Beware of those black Americans. They are a wild bunch of people. They all carry guns. They are lazy. These were all words that I was told over and over, as I prepared to embark on my journey to the United States from Nigeria. Lucky for me, I was 18 years old when I came to America. My personality and character had already formed or else I would have carried these prejudices with me into my new life in America.
Be that as it may, many Africans both in America and in Africa see Black Americans or African-Americans as wild, dangerous, lazy and without culture.
How soon is it forgotten that we as Africans, freely, sold our brothers and sisters into slavery. The “colonizers” came over to Africa with their “magic-like” technology and we, Africans, quickly sold our brothers and sisters to acquire this magic. We sold them for next to nothing, to a people from a strange land, with strange traditions and speaking in an even stranger language. How can we then turn around and expect our American brothers and sisters who were sold to strangers to now hold on to their culture and belief systems in a strange land? Slavery is designed to break men and thereby breaking apart the black, African, family. It is impossible to hold on to these belief systems when your wife and daughters are raped in front of you and there’s nothing you can do about it. Your manhood destroyed. Your sole purpose in life is just to survive. It is impossible to hold on to these values when you know that the reason your suffering is because your brothers sold you into slavery.

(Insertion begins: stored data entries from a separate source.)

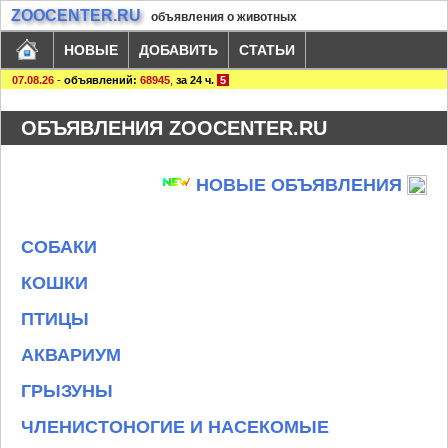
ZOOCENTER.RU
объявления о животных
НОВЫЕ
ДОБАВИТЬ
СТАТЬИ
07.08.26
-
объявлений:
68945
,
за 24 ч.
5
ОБЪЯВЛЕНИЯ ZOOCENTER.RU
НОВЫЕ ОБЪЯВЛЕНИЯ
СОБАКИ
КОШКИ
ПТИЦЫ
АКВАРИУМ
ГРЫЗУНЫ
ЧЛЕНИСТОНОГИЕ И НАСЕКОМЫЕ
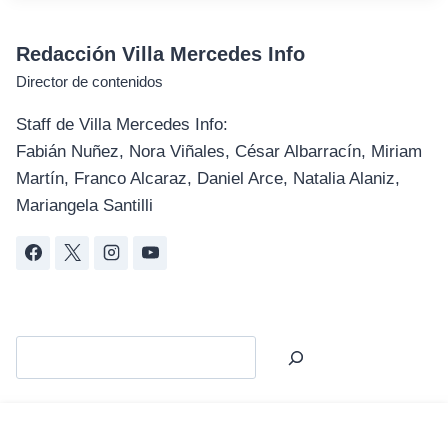
Redacción Villa Mercedes Info
Director de contenidos
Staff de Villa Mercedes Info:
Fabián Nuñez, Nora Viñales, César Albarracín, Miriam
Martín, Franco Alcaraz, Daniel Arce, Natalia Alaniz,
Mariangela Santilli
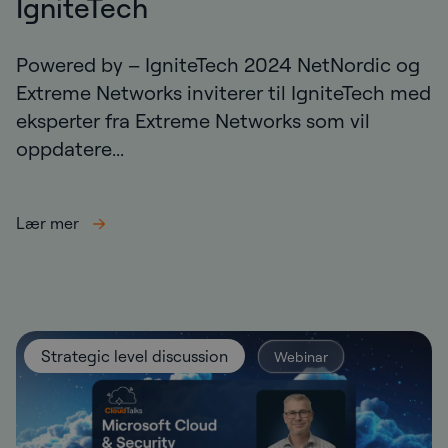
IgniteTech
Powered by – IgniteTech 2024 NetNordic og
Extreme Networks inviterer til IgniteTech med
eksperter fra Extreme Networks som vil
oppdatere...
Lær mer
Strategic level discussion
Webinar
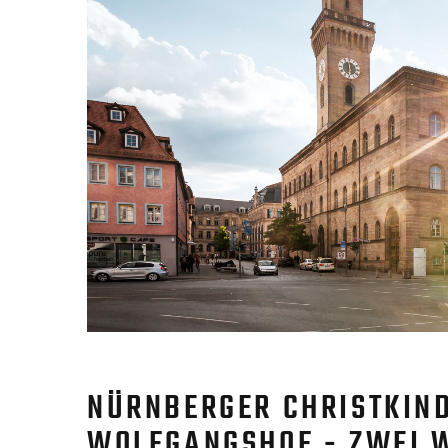
NÜRNBERGER CHRISTKIN
WOLFGANGSHOF - ZWEI 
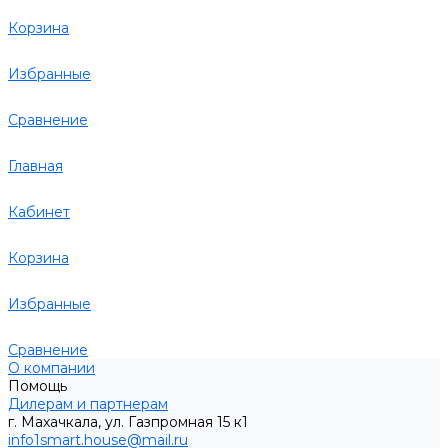
Корзина
Избранные
Сравнение
Главная
Кабинет
Корзина
Избранные
Сравнение
О компании
Помощь
Дилерам и партнерам
г. Махачкала, ул. Газпромная 15 к1
info1smart.house@mail.ru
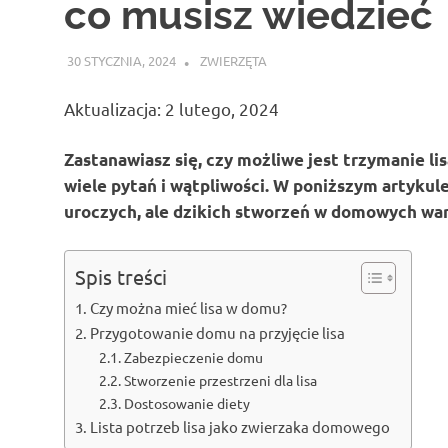
co musisz wiedzieć
30 STYCZNIA, 2024
ATROX
ZWIERZĘTA
Aktualizacja: 2 lutego, 2024
Zastanawiasz się, czy możliwe jest trzymanie l
wiele pytań i wątpliwości. W poniższym artykule
uroczych, ale dzikich stworzeń w domowych wa
Spis treści
Czy można mieć lisa w domu?
Przygotowanie domu na przyjęcie lisa
Zabezpieczenie domu
Stworzenie przestrzeni dla lisa
Dostosowanie diety
Lista potrzeb lisa jako zwierzaka domowego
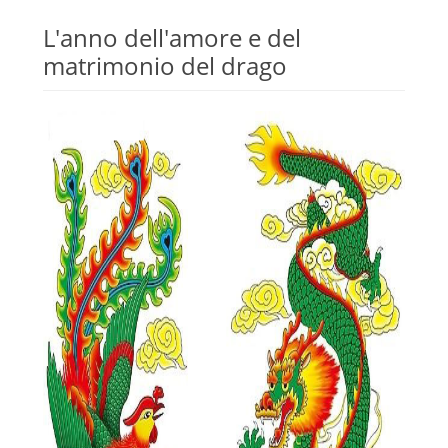
L'anno dell'amore e del
matrimonio del drago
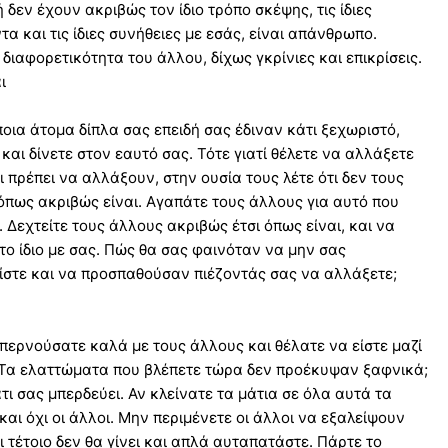
 δεν έχουν ακριβώς τον ίδιο τρόπο σκέψης, τις ίδιες
ντα και τις ίδιες συνήθειες με εσάς, είναι απάνθρωπο.
διαφορετικότητα του άλλου, δίχως γκρίνιες και επικρίσεις.
ι
οια άτομα δίπλα σας επειδή σας έδιναν κάτι ξεχωριστό,
και δίνετε στον εαυτό σας. Τότε γιατί θέλετε να αλλάξετε
 πρέπει να αλλάξουν, στην ουσία τους λέτε ότι δεν τους
 όπως ακριβώς είναι. Αγαπάτε τους άλλους για αυτό που
ν. Δεχτείτε τους άλλους ακριβώς έτσι όπως είναι, και να
το ίδιο με σας. Πώς θα σας φαινόταν να μην σας
είστε και να προσπαθούσαν πιέζοντάς σας να αλλάξετε;
 περνούσατε καλά με τους άλλους και θέλατε να είστε μαζί
 Τα ελαττώματα που βλέπετε τώρα δεν προέκυψαν ξαφνικά;
ι σας μπερδεύει. Αν κλείνατε τα μάτια σε όλα αυτά τα
και όχι οι άλλοι. Μην περιμένετε οι άλλοι να εξαλείψουν
 τέτοιο δεν θα γίνει και απλά αυταπατάστε. Πάρτε το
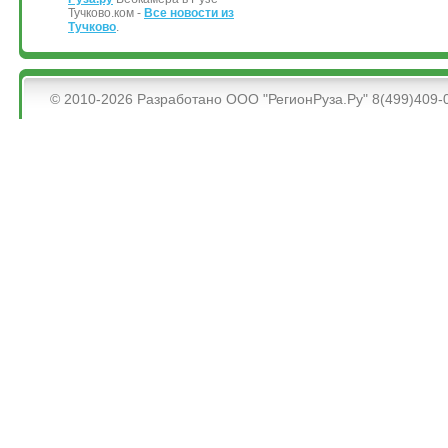
Тучково.ком -
Все новости из
Тучково
.
&bsps;
© 2010-2026 Разработано ООО "РегионРуза.Ру" 8(499)409-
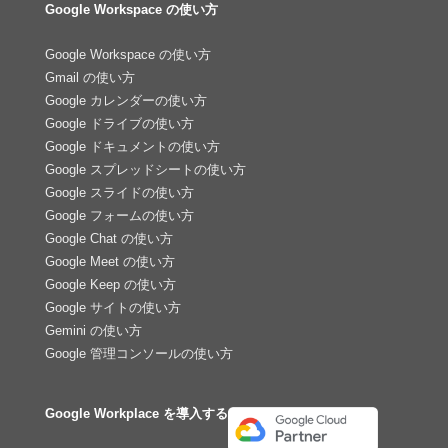
Google Workspace の使い方
Google Workspace の使い方
Gmail の使い方
Google カレンダーの使い方
Google ドライブの使い方
Google ドキュメントの使い方
Google スプレッドシートの使い方
Google スライドの使い方
Google フォームの使い方
Google Chat の使い方
Google Meet の使い方
Google Keep の使い方
Google サイトの使い方
Gemini の使い方
Google 管理コンソールの使い方
Google Workplace を導入する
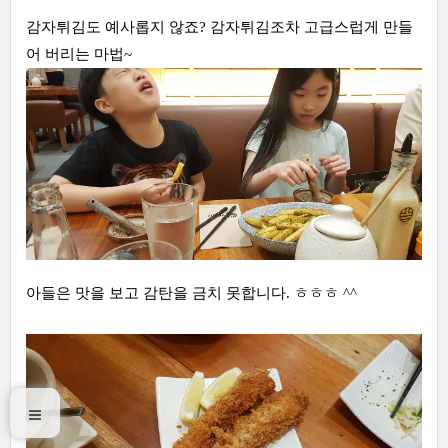
감자튀김도 예사롭지 않죠? 감자튀김조차 고급스럽게 만들
어 버리는 마법~
아들은 맛을 보고 감탄을 금치 못합니다. ㅎㅎㅎ ^^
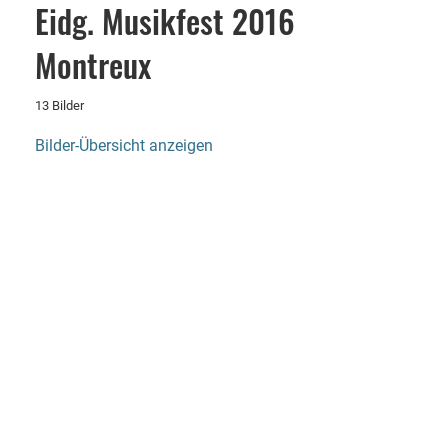
Eidg. Musikfest 2016
Montreux
13 Bilder
Bilder-Übersicht anzeigen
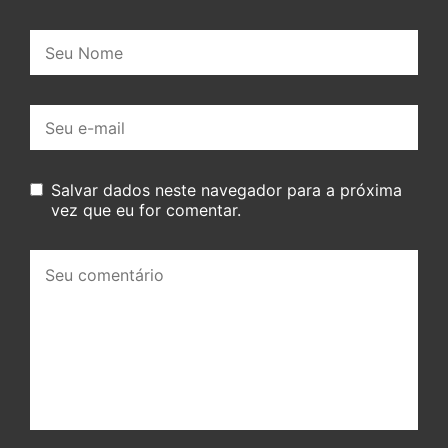
Nome:
E-
mail:
Salvar dados neste navegador para a próxima
vez que eu for comentar.
Seu
comentário:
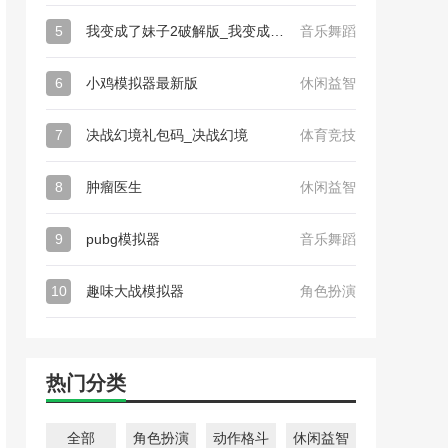
5
我变成了妹子2破解版_我变成了妹子2
音乐舞蹈
6
小鸡模拟器最新版
休闲益智
7
决战幻境礼包码_决战幻境
体育竞技
8
肿瘤医生
休闲益智
9
pubg模拟器
音乐舞蹈
10
趣味大战模拟器
角色扮演
热门分类
全部
角色扮演
动作格斗
休闲益智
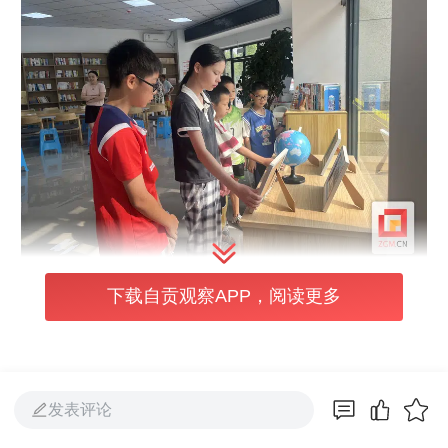
下载自贡观察APP，阅读更多
活动当日，现场气氛热烈而有序。孩子们化身
为“小小科学家”和“发现者”，依次上台分享他
们的探索故事与成果。每位小分享者都表现得
落落大方，语言充满童真却又逻辑清晰。台下
发表评论
的小观众和家长们都认真聆听，不时报以热烈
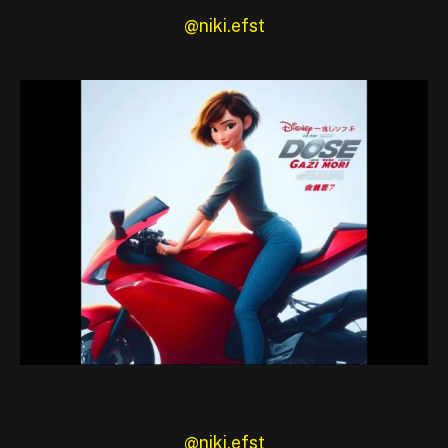
@niki.efst
@niki.efst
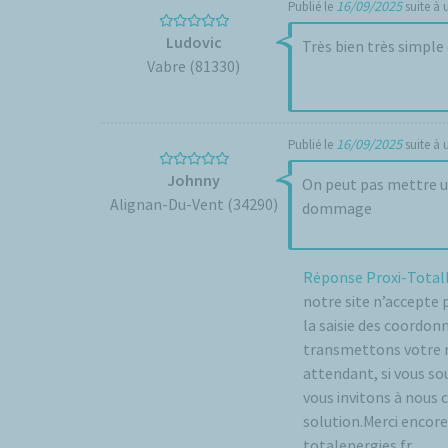
16/09/2025
Publié le
suite à
Ludovic
Très bien très simple 
Vabre (81330)
16/09/2025
Publié le
suite à
Johnny
On peut pas mettre u
Alignan-Du-Vent (34290)
dommage
Réponse Proxi-Total
notre site n’accepte 
la saisie des coordo
transmettons votre r
attendant, si vous s
vous invitons à nous 
solution.Merci encore
totalenergies.fr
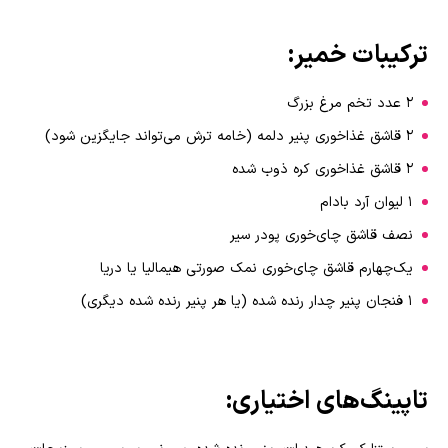
ترکیبات خمیر:
2 عدد تخم مرغ بزرگ
2 قاشق غذاخوری پنیر دلمه (خامه ترش می‌تواند جایگزین شود)
2 قاشق غذاخوری کره ذوب شده
1 لیوان آرد بادام
نصف قاشق چای‌خوری پودر سیر
یک‌چهارم قاشق چای‌خوری نمک صورتی هیمالیا یا دریا
1 فنجان پنیر چدار رنده شده (یا هر پنیر رنده شده دیگری)
تاپینگ‌های اختیاری:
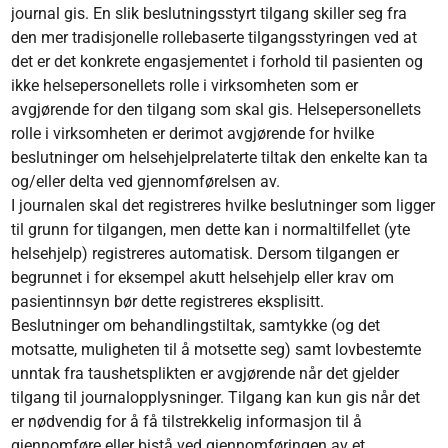
journal gis. En slik beslutningsstyrt tilgang skiller seg fra
den mer tradisjonelle rollebaserte tilgangsstyringen ved at
det er det konkrete engasjementet i forhold til pasienten og
ikke helsepersonellets rolle i virksomheten som er
avgjørende for den tilgang som skal gis. Helsepersonellets
rolle i virksomheten er derimot avgjørende for hvilke
beslutninger om helsehjelprelaterte tiltak den enkelte kan ta
og/eller delta ved gjennomførelsen av.
I journalen skal det registreres hvilke beslutninger som ligger
til grunn for tilgangen, men dette kan i normaltilfellet (yte
helsehjelp) registreres automatisk. Dersom tilgangen er
begrunnet i for eksempel akutt helsehjelp eller krav om
pasientinnsyn bør dette registreres eksplisitt.
Beslutninger om behandlingstiltak, samtykke (og det
motsatte, muligheten til å motsette seg) samt lovbestemte
unntak fra taushetsplikten er avgjørende når det gjelder
tilgang til journalopplysninger. Tilgang kan kun gis når det
er nødvendig for å få tilstrekkelig informasjon til å
gjennomføre eller bistå ved gjennomføringen av et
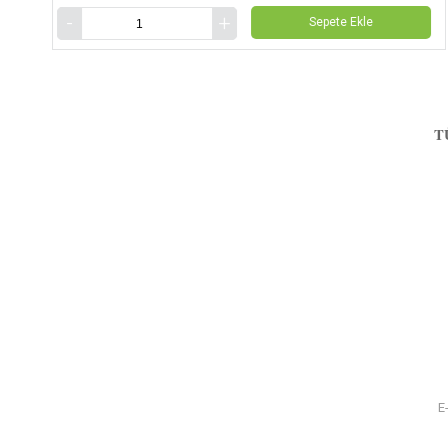
Sepete Ekle
T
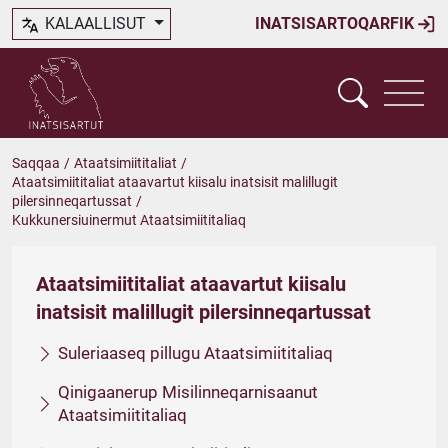
KALAALLISUT
INATSISARTOQARFIK
Saqqaa
/
Ataatsimiititaliat
/
Ataatsimiititaliat ataavartut kiisalu inatsisit malillugit
pilersinneqartussat
/
Kukkunersiuinermut Ataatsimiititaliaq
Ataatsimiititaliat ataavartut kiisalu
inatsisit malillugit pilersinneqartussat
Suleriaaseq pillugu Ataatsimiititaliaq
Qinigaanerup Misilinneqarnisaanut
Ataatsimiititaliaq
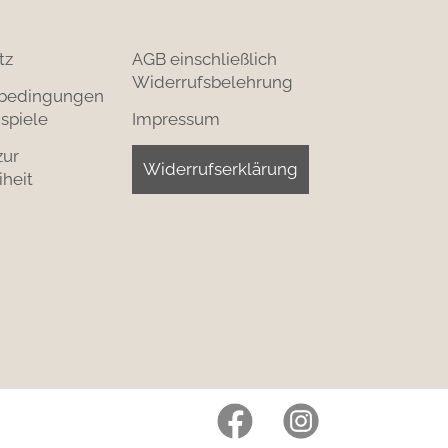
tz
AGB einschließlich
Widerrufsbelehrung
bedingungen
spiele
Impressum
zur
Widerrufserklärung
iheit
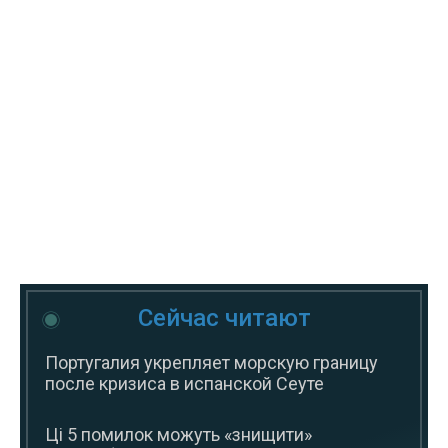
Сейчас читают
Португалия укрепляет морскую границу
после кризиса в испанской Сеуте
Ці 5 помилок можуть «знищити»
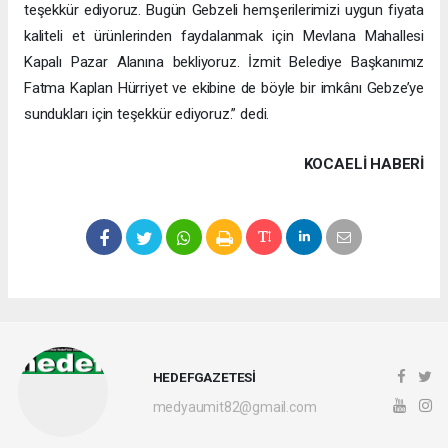
teşekkür ediyoruz. Bugün Gebzeli hemşerilerimizi uygun fiyata
kaliteli et ürünlerinden faydalanmak için Mevlana Mahallesi
Kapalı Pazar Alanına bekliyoruz. İzmit Belediye Başkanımız
Fatma Kaplan Hürriyet ve ekibine de böyle bir imkânı Gebze’ye
sundukları için teşekkür ediyoruz.” dedi.
KOCAELI HABERİ
HEDEFGAZETESİ
medyaumit82@gmail.com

Africans must never forget that our actions caused the current plight of our brothers and sisters. Fostering these prejudices do not make life better for any of us. We have to love one another because we are cut from the same cloth. We are from the same land. When cops beat and kill our brothers, they don’t care if its Travon Martin or Mamadou Diallo. They don’t see the difference between Africans and African-Americans. They see black people. In the very moment that they are beating or killing Africans and African-Americans, all the prejudices and stereotypes that Africans place on black Americans and on us as well. Who’s the dummy now? We are all black people. We are all Africans. The sooner we start to love and help strengthen each other, and get rid of these stereotypes and prejudices, the better off we will all be.